Migranti all'ex albergo di Villar Pellice, Cerutti: "Un bene utile anche alla comunità"

L'assessore all'Immigrazione si è recata per un sopralluogo all'ex albergo Crumiere che da sabato accoglie i profughi. Ma le polemiche continuano

E' al centro delle cronache, in questi giorni a Villar Pellice, l'ex albergo Crumiere adibito a centro di accoglienza per i profughi. La struttura per dieci anni è stata inutilizzata ma ha riaperto la settimana scorsa proprio per ospitare 60 richiedenti asilo.

Dopo ultime polemiche, nella giornata di oggi, l'assessore all'Immigrazione Monica Cerutti si è recata di persona, dopo l'arrivo dei primi migranti, per un sopralluogo. "E' stato recuperato un bene regionale e sarà utile anche alla collettività - ha dichiarato -. L'edificio è ancora in buone condizioni e in seguito potrebbe essere messo a disposizione della collettività per diventare sede di servizi per la cittadinanza".

L'adeguamento alla struttura appena fatto, proprio per l'accoglienza di queste persone, è stato possibile anche grazie all'intervento della Diaconia Valdese. Nelle prossime settimane, inoltre, partiranno i servizi previsti: corso di italiano, le attività e i servizi legati all'aggregazione delle persone e all'inserimento nel territorio.
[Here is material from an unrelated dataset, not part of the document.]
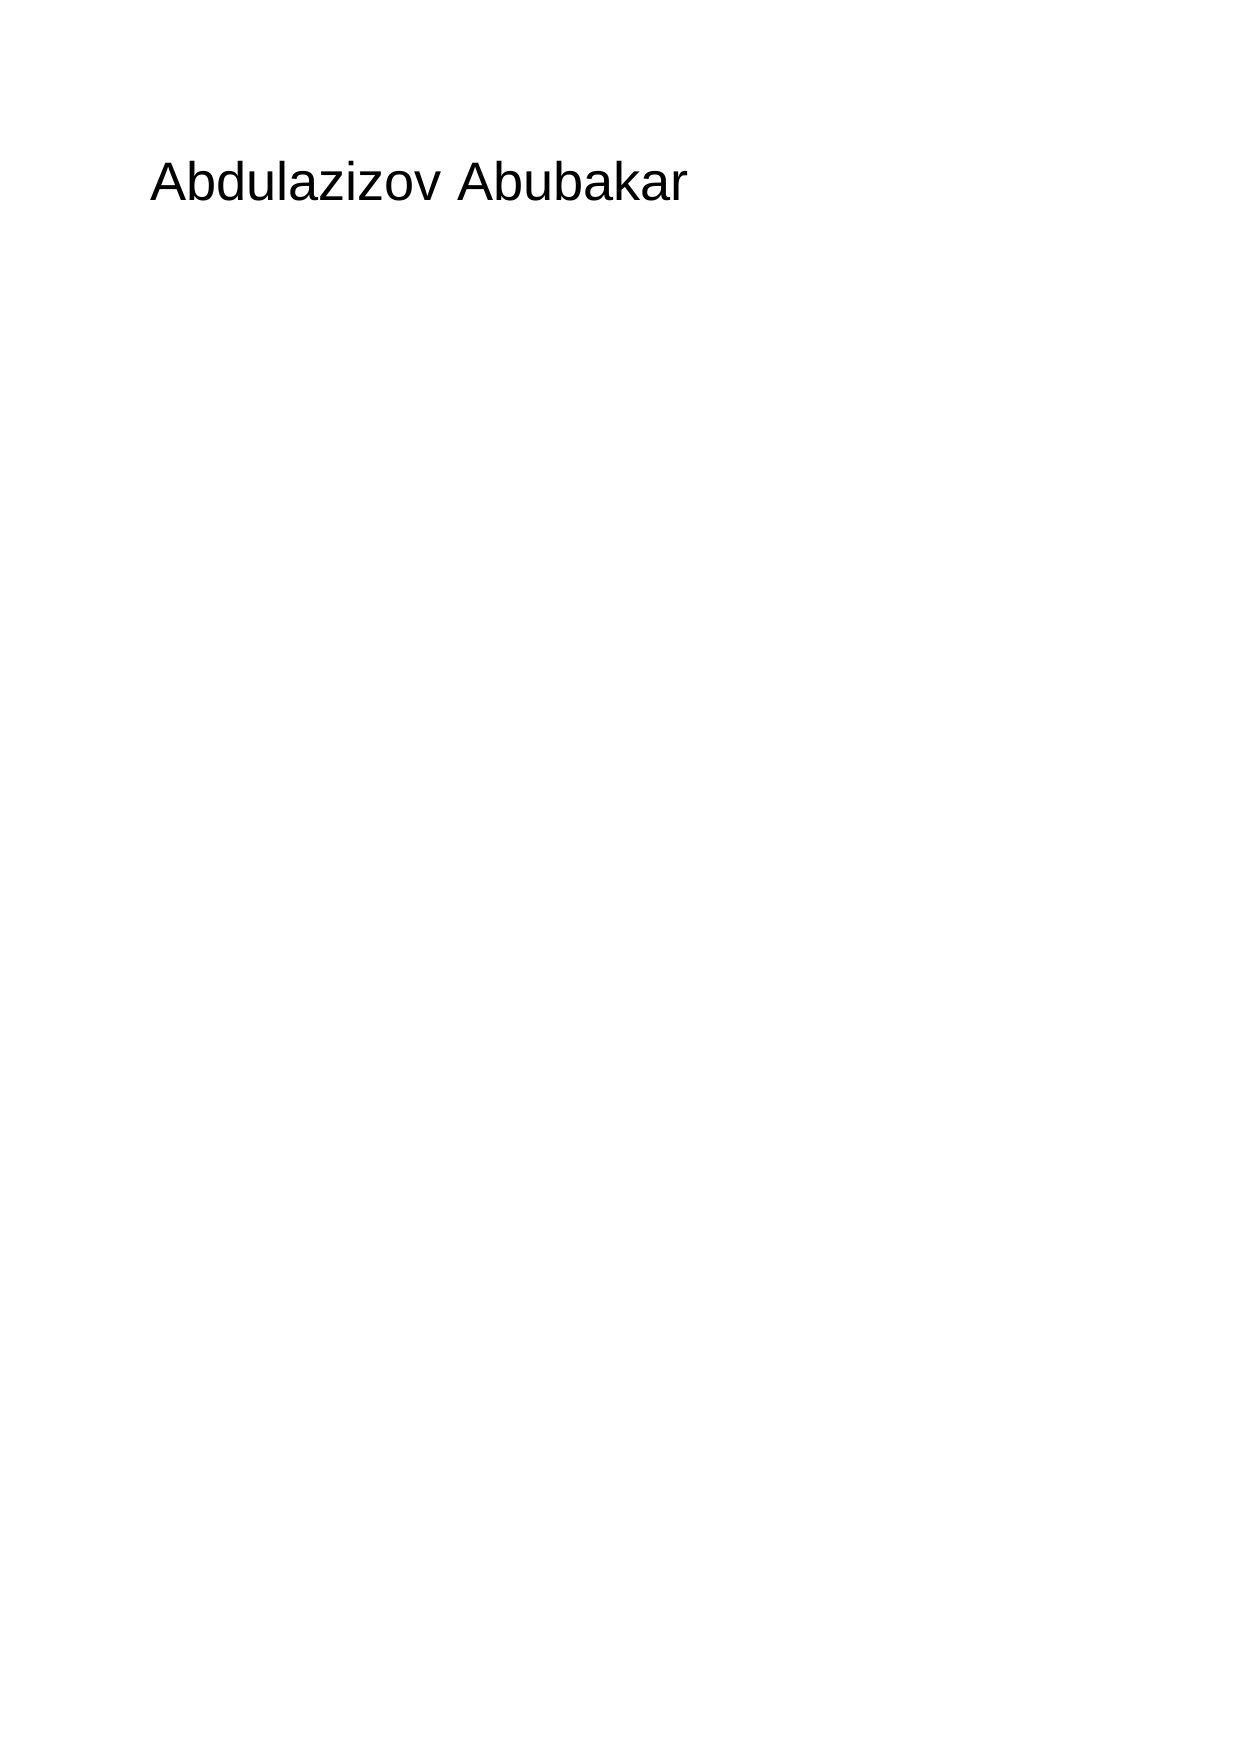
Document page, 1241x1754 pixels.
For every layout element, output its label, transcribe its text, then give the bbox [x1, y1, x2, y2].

title Abdulazizov Abubakar [150, 150, 1090, 212]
Verranno anche aumentate le corse dei bus nella valle: sessanta persone in più sul territorio hanno il loro impatto e queste migliorie nei servizi porteranno benefici anche agli abitanti. A portare Villar Pellice anche in tv, le scritte razziste dipinte con la vernice sulle strade del paese - anche se subito cancellate - e le perplessità del sindaco di Villar Pellice, Lilia Garner, preoccupata per l'impatto che l'arrivo dei migranti potrebbe avere sui suoi cittadini.

Villar Pellice è un piccolo centro di 1100 abitanti dei quali solo 150 vivono in centro, esattamente dove si trova l'albergo Crumiere. E i profughi, che con oggi arrivano a 40, saranno in tutto 60: un rapporto piuttosto sproporzionato.  Ma potrebbe continuare a far parlare il piccolo paese. L'assessore regionale infatti pare che durante il sopralluogo non sia passata da Palazzo Civico e non abbia incontrato il primo cittadino.

Indignato Maurizio Marrone di Fratelli d'Italia: "Quando un assessore regionale visita un piccolo Comune come Villar Pellice, - ha sbottato - dopo aver imposto l’accoglienza di decine di immigrati senza aver nemmeno consultato l’amministrazione comunale, come minimo fa visita al sindaco".
Marrone annuncia anche che Fratelli d'Italia impugnerà il provvedimento di concessione della struttura regionale dell’ex albergo Crumiere affidato dalla Giunta Chiamparino alla Diaconia Valdese, come atto doppiamente illegittimo.

 Intanto perchè il trasferimento di decine di immigrati in un piccolo paese è stato deciso senza il consenso dell’autorità locale di pubblica sicurezza, ovvero il sindaco che ha anche facoltà e responsabilità di sovrintendere alla vigilanza su tutto quanto possa interessare la sicurezza e l’ordine pubblico nel proprio Comune.

In secondo luogo perché la concessione ad uso gratuito della struttura regionale, senza evidenza pubblica, ad un soggetto privato come la Diaconia Valdese, lo privilegia chiaramente rispetto agli altri privati che hanno partecipato al bando prefettizio di accoglienza.